- [Your assignment]
Rewrite the entries from the line with "centi nella prova pratica. Il" to the line with "otti, in linea con il motto di", replacing "affidabili" with "precisi" and leaving everything else unchanged. Return only those lines.
*** Entries shown ***
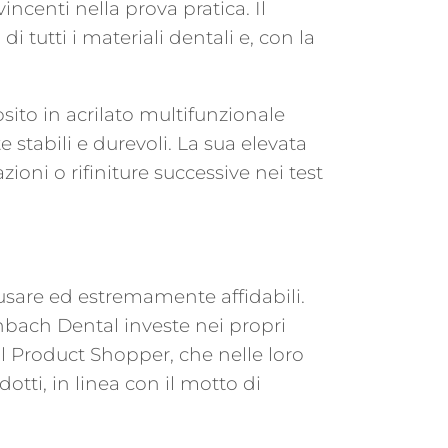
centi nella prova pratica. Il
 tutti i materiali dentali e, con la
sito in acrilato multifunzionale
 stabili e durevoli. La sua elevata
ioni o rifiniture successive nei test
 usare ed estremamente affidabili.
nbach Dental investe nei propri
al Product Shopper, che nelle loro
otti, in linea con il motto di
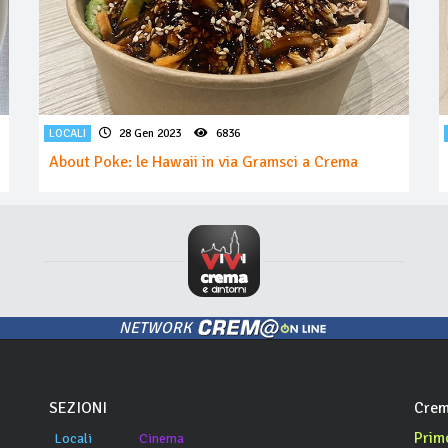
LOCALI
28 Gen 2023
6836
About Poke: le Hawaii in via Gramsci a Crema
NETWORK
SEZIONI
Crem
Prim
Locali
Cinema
*** End of Entries shown ***
*** Entries shown ***
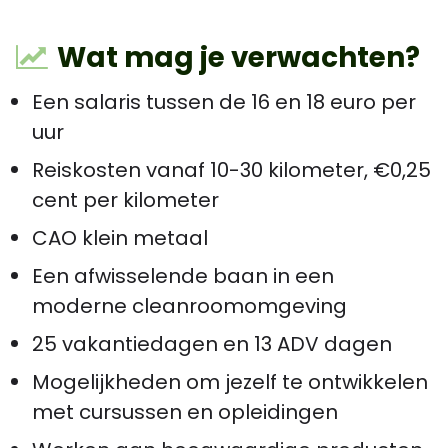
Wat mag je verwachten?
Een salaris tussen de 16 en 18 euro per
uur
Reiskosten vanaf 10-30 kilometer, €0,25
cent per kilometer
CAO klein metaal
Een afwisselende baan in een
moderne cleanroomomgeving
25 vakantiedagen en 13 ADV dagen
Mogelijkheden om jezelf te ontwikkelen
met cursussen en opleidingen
*** End of Entries shown ***
- [Solution for this exercise]
centi nella prova pratica. Il
 tutti i materiali dentali e, con la
sito in acrilato multifunzionale
 stabili e durevoli. La sua elevata
ioni o rifiniture successive nei test
 usare ed estremamente precisi.
nbach Dental investe nei propri
al Product Shopper, che nelle loro
otti, in linea con il motto di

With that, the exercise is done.